A previous study17 conducted among individuals with Klinefelter syndrome demonstrated a high rate of copy number variants. According to the authors,17 half of the X-linked copy number variants fell within regions encompassing genes. About 90% of these genes escape X inactivation and are within the regions of X-Y homology, particularly the Xq21.31 gene, which is related to cerebral asymmetry and psychosis.18
Interestingly, some of the neuroimaging abnormalities in Klinefelter syndrome (due to deleterious effects of the extra X aneuploidy on neurodevelopment) are also present in patients with schizophrenia (Table 1). The reduced hemispheric asymmetry, reported in both schizophrenia and Klinefelter syndrome, suggests that the genes implicated in the lateralization process are also located in the X chromosome.19
Regarding the early onset of schizophrenia in our patient, we can conceptualize that Klinefelter syndrome provided a structural and functional ground potentiating the development of schizophrenia and anticipating its onset. In conclusion, the symptomatic and neuroimaging overlap between Klinefelter syndrome and schizophrenia may lead us to hypothesize that both disorders might have a common pathway. Klinefelter syndrome might be a risk factor for not only schizophrenia but also its early onset. Further investigation is necessary to clarify the exact linkage between the 2 disorders.

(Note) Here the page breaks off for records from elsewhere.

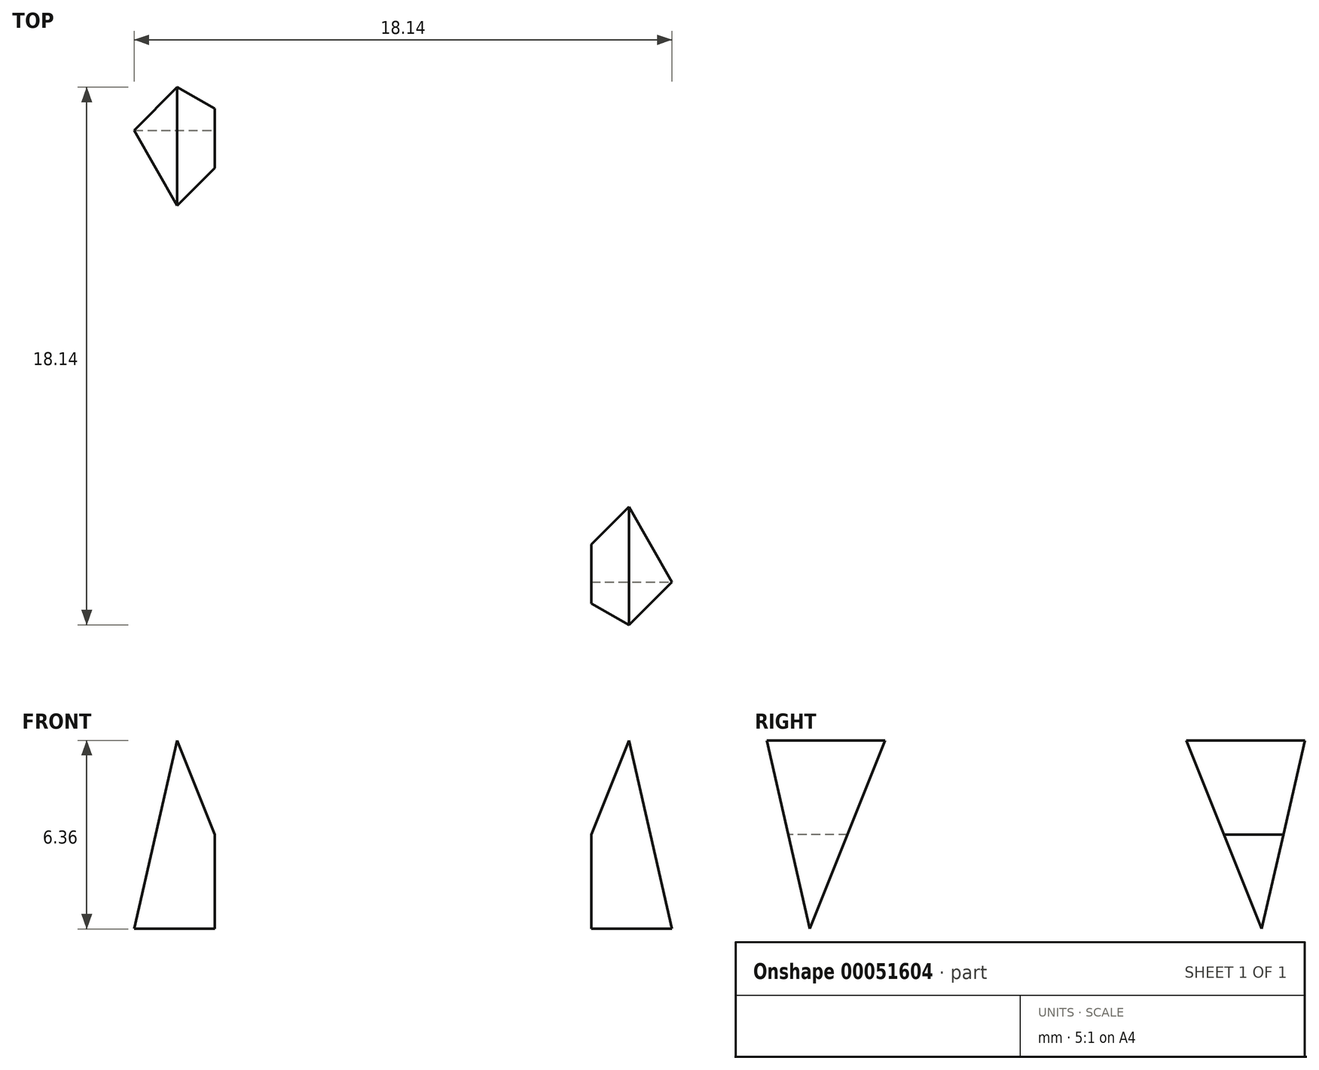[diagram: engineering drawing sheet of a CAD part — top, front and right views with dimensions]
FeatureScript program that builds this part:
annotation { "Feature Type Name" : "Feature", "Feature Type Description" : "" }
export const myFeature = defineFeature(function(context is Context, id is Id, definition is map)
    precondition{}
    {
        {
            var Q0;
            Q0=qCreatedBy(makeId("Front.planeOp"),FACE);
            var sketch = newSketch(context, id + "F0", { "sketchPlane" : qUnion([Q0])});
            skLineSegment(sketch, "E0", {"start": v(0, 0) * mm, "end": v(0, 38.1) * mm});
            skLineSegment(sketch, "E1", {"start": v(0, 38.1) * mm, "end": v(38.1, 38.1) * mm});
            skLineSegment(sketch, "E2", {"start": v(38.1, 38.1) * mm, "end": v(38.1, 0) * mm});
            skLineSegment(sketch, "E3", {"start": v(0, 0) * mm, "end": v(38.1, 0) * mm});
            skSolve(sketch);
        }
        {
            var Q0;
            Q0=makeQuery(id+"F0.imprint","IMPRINT",FACE,{"disambiguationData":[TD([[makeQuery(id+"F0.imprint","IMPRINT",EDGE,{"derivedFrom":sQuery(id+"F0.wireOp",EDGE,"E0")}),-1.0]])]});
            extrude(context, id + "F1", {"entities" : qUnion([Q0]), "depth" : 38.1 * mm});
        }
        {
            var Q0;
            Q0=qCreatedBy(makeId("Front.planeOp"),FACE);
            cPlane(context, id + "F2", {"entities" : qUnion([Q0]), "cplaneType" : CPlaneType.OFFSET, "offset" : 38.1 * mm, "width" : 152.4 * mm, "height" : 152.4 * mm});
        }
        {
            var Q0;
            Q0=qCreatedBy(makeId("Right.planeOp"),FACE);
            cPlane(context, id + "F3", {"entities" : qUnion([Q0]), "cplaneType" : CPlaneType.OFFSET, "offset" : 38.1 * mm, "width" : 152.4 * mm, "height" : 152.4 * mm});
        }
        {
            var Q0;
            Q0=qCreatedBy(makeId("Top.planeOp"),FACE);
            cPlane(context, id + "F4", {"entities" : qUnion([Q0]), "cplaneType" : CPlaneType.OFFSET, "offset" : 38.1 * mm, "width" : 152.4 * mm, "height" : 152.4 * mm});
        }
        {
            var Q0;
            Q0=qCreatedBy(id+"F3.planeOp",FACE);
            var sketch = newSketch(context, id + "F5", { "sketchPlane" : qUnion([Q0])});
            skLineSegment(sketch, "E4.bottom", {"start": v(0, 0) * mm, "end": v(-38.1, 0) * mm});
            skLineSegment(sketch, "E4.top", {"start": v(0, 38.1) * mm, "end": v(-38.1, 38.1) * mm});
            skLineSegment(sketch, "E4.left", {"start": v(0, 0) * mm, "end": v(0, 38.1) * mm});
            skLineSegment(sketch, "E4.right", {"start": v(-38.1, 0) * mm, "end": v(-38.1, 38.1) * mm});
            skLineSegment(sketch, "E5", {"start": v(-38.1, 38.1) * mm, "end": v(-31.75, 0) * mm});
            skLineSegment(sketch, "E6", {"start": v(-38.1, 38.1) * mm, "end": v(-31.75, 38.1) * mm});
            skLineSegment(sketch, "E7", {"start": v(-31.75, 38.1) * mm, "end": v(-26.67, 15.88) * mm});
            skLineSegment(sketch, "E8", {"start": v(-26.67, 15.88) * mm, "end": v(-21.6, 28.58) * mm});
            skLineSegment(sketch, "E9", {"start": v(-21.6, 28.58) * mm, "end": v(-16.51, 28.58) * mm});
            skLineSegment(sketch, "E10", {"start": v(-16.51, 28.58) * mm, "end": v(-11.43, 15.88) * mm});
            skLineSegment(sketch, "E11", {"start": v(-11.43, 15.88) * mm, "end": v(-6.35, 38.1) * mm});
            skLineSegment(sketch, "E12", {"start": v(-6.35, 38.1) * mm, "end": v(0, 38.1) * mm});
            skLineSegment(sketch, "E13", {"start": v(0, 38.1) * mm, "end": v(-6.35, 0) * mm});
            skLineSegment(sketch, "E14", {"start": v(-25.4, 0) * mm, "end": v(-19.05, 15.88) * mm});
            skLineSegment(sketch, "E15", {"start": v(-19.05, 15.88) * mm, "end": v(-12.7, 0) * mm});
            skLineSegment(sketch, "E16", {"start": v(-12.7, 0) * mm, "end": v(-6.35, 0) * mm});
            skLineSegment(sketch, "E17", {"start": v(-25.4, 0) * mm, "end": v(-31.75, 0) * mm});
            skSolve(sketch);
        }
        {
            var Q0;
            {var subQ0=sQuery(id+"F5.wireOp",EDGE,"E4.left");Q0=makeQuery(id+"F5.imprint","IMPRINT",FACE,{"disambiguationData":[TD([[makeQuery(id+"F5.imprint","IMPRINT",EDGE,{"derivedFrom":subQ0}),1.0]])]});}
            var Q1;
            {var subQ0=sQuery(id+"F5.wireOp",EDGE,"E14");Q1=makeQuery(id+"F5.imprint","IMPRINT",FACE,{"disambiguationData":[TD([[makeQuery(id+"F5.imprint","IMPRINT",EDGE,{"derivedFrom":subQ0}),-1.0]])]});}
            var Q2;
            {var subQ0=sQuery(id+"F5.wireOp",EDGE,"E4.right");Q2=makeQuery(id+"F5.imprint","IMPRINT",FACE,{"disambiguationData":[TD([[makeQuery(id+"F5.imprint","IMPRINT",EDGE,{"derivedFrom":subQ0}),-1.0]])]});}
            var Q3;
            Q3=makeQuery(id+"F5.imprint","IMPRINT",FACE,{"disambiguationData":[TD([[makeQuery(id+"F5.imprint","IMPRINT",EDGE,{"derivedFrom":sQuery(id+"F5.wireOp",EDGE,"E4.top")}),1.0]])]});
            extrude(context, id + "F6", {"entities" : qUnion([Q0, Q1, Q2, Q3]), "operationType" : NewBodyOperationType.REMOVE, "oppositeDirection" : true, "depth" : 38.1 * mm});
        }
        {
            var Q0;
            Q0=qCreatedBy(id+"F2.planeOp",FACE);
            var sketch = newSketch(context, id + "F7", { "sketchPlane" : qUnion([Q0])});
            skLineSegment(sketch, "E18.bottom", {"start": v(0, 0) * mm, "end": v(38.1, 0) * mm});
            skLineSegment(sketch, "E18.top", {"start": v(0, 38.1) * mm, "end": v(38.1, 38.1) * mm});
            skLineSegment(sketch, "E18.left", {"start": v(0, 0) * mm, "end": v(0, 38.1) * mm});
            skLineSegment(sketch, "E18.right", {"start": v(38.1, 0) * mm, "end": v(38.1, 38.1) * mm});
            skLineSegment(sketch, "E19", {"start": v(0, 0) * mm, "end": v(6.35, 38.1) * mm});
            skLineSegment(sketch, "E20", {"start": v(6.35, 38.1) * mm, "end": v(12.7, 38.1) * mm});
            skLineSegment(sketch, "E21", {"start": v(12.7, 38.1) * mm, "end": v(19.05, 22.23) * mm});
            skLineSegment(sketch, "E22", {"start": v(19.05, 22.23) * mm, "end": v(25.4, 38.1) * mm});
            skLineSegment(sketch, "E23", {"start": v(31.75, 38.1) * mm, "end": v(38.1, 0) * mm});
            skLineSegment(sketch, "E24", {"start": v(38.1, 0) * mm, "end": v(31.75, 0) * mm});
            skLineSegment(sketch, "E25", {"start": v(31.75, 0) * mm, "end": v(26.67, 22.22) * mm});
            skLineSegment(sketch, "E26", {"start": v(26.67, 22.22) * mm, "end": v(21.59, 9.53) * mm});
            skLineSegment(sketch, "E27", {"start": v(21.59, 9.53) * mm, "end": v(16.51, 9.53) * mm});
            skLineSegment(sketch, "E28", {"start": v(16.51, 9.52) * mm, "end": v(11.43, 22.22) * mm});
            skLineSegment(sketch, "E29", {"start": v(11.43, 22.22) * mm, "end": v(6.35, 0) * mm});
            skLineSegment(sketch, "E30", {"start": v(0, 0) * mm, "end": v(6.35, 0) * mm});
            skSolve(sketch);
        }
        {
            var Q0;
            {var subQ0=sQuery(id+"F7.wireOp",EDGE,"E18.left");Q0=makeQuery(id+"F7.imprint","IMPRINT",FACE,{"disambiguationData":[TD([[makeQuery(id+"F7.imprint","IMPRINT",EDGE,{"derivedFrom":subQ0}),-1.0]])]});}
            var Q1;
            Q1=makeQuery(id+"F7.imprint","IMPRINT",FACE,{"disambiguationData":[TD([[makeQuery(id+"F7.imprint","IMPRINT",EDGE,{"derivedFrom":sQuery(id+"F7.wireOp",EDGE,"E18.bottom")}),1.0]])]});
            var Q2;
            {var subQ0=sQuery(id+"F7.wireOp",EDGE,"E21");Q2=makeQuery(id+"F7.imprint","IMPRINT",FACE,{"disambiguationData":[TD([[makeQuery(id+"F7.imprint","IMPRINT",EDGE,{"derivedFrom":subQ0}),1.0]])]});}
            var Q3;
            {var subQ0=sQuery(id+"F7.wireOp",EDGE,"E18.right");Q3=makeQuery(id+"F7.imprint","IMPRINT",FACE,{"disambiguationData":[TD([[makeQuery(id+"F7.imprint","IMPRINT",EDGE,{"derivedFrom":subQ0}),1.0]])]});}
            extrude(context, id + "F8", {"entities" : qUnion([Q0, Q1, Q2, Q3]), "operationType" : NewBodyOperationType.REMOVE, "oppositeDirection" : true, "depth" : 38.1 * mm});
        }
        {
            var Q0;
            Q0=qCreatedBy(id+"F4.planeOp",FACE);
            var sketch = newSketch(context, id + "F9", { "sketchPlane" : qUnion([Q0])});
            skLineSegment(sketch, "E31.bottom", {"start": v(0, -38.1) * mm, "end": v(38.1, -38.1) * mm});
            skLineSegment(sketch, "E31.top", {"start": v(0, 0) * mm, "end": v(38.1, 0) * mm});
            skLineSegment(sketch, "E31.left", {"start": v(0, -38.1) * mm, "end": v(0, 0) * mm});
            skLineSegment(sketch, "E31.right", {"start": v(38.1, -38.1) * mm, "end": v(38.1, 0) * mm});
            skLineSegment(sketch, "E32", {"start": v(38.1, -7.62) * mm, "end": v(12.7, -7.62) * mm});
            skLineSegment(sketch, "E33", {"start": v(12.7, -7.62) * mm, "end": v(12.7, -15.24) * mm});
            skLineSegment(sketch, "E34", {"start": v(12.7, -15.24) * mm, "end": v(38.1, -15.24) * mm});
            skLineSegment(sketch, "E35", {"start": v(0, -22.86) * mm, "end": v(25.4, -22.86) * mm});
            skLineSegment(sketch, "E36", {"start": v(25.4, -22.86) * mm, "end": v(25.4, -30.48) * mm});
            skLineSegment(sketch, "E37", {"start": v(25.4, -30.48) * mm, "end": v(0, -30.48) * mm});
            skSolve(sketch);
        }
        {
            var Q0;
            {var subQ0=sQuery(id+"F9.wireOp",EDGE,"E32");Q0=makeQuery(id+"F9.imprint","IMPRINT",FACE,{"disambiguationData":[TD([[makeQuery(id+"F9.imprint","IMPRINT",EDGE,{"derivedFrom":subQ0}),1.0]])]});}
            var Q1;
            {var subQ0=sQuery(id+"F9.wireOp",EDGE,"E35");Q1=makeQuery(id+"F9.imprint","IMPRINT",FACE,{"disambiguationData":[TD([[makeQuery(id+"F9.imprint","IMPRINT",EDGE,{"derivedFrom":subQ0}),-1.0]])]});}
            extrude(context, id + "F10", {"entities" : qUnion([Q0, Q1]), "operationType" : NewBodyOperationType.REMOVE, "oppositeDirection" : true, "depth" : 38.1 * mm});
        }
    });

Published online: November 4, 2021.
Potential conflicts of interest: Dr Côrte-Real reports nonfinancial support from Janssen-Cilag Farmacêutica, Lundbeck Portugal—Produtos Farmacêuticos, and Angelini Farmacêutica. Dr Câmara Pestana reports nonfinancial support from Janssen-Cilag Farmacêutica and Lundbeck Portugal—Produtos Farmacêuticos, Lda. Dr Cordeiro reports nonfinancial support from Janssen-Cilag Farmacêutica and Lundbeck Portugal-Produtos Farmacêuticos. Dr Martins reports personal fees from Janssen-Cilag Farmacêutica and Angelini Farmacêutica.
Funding/support: None.
Patient consent: Written permission was received from the patient to publish the case report, and information has been de-identified to protect anonymity.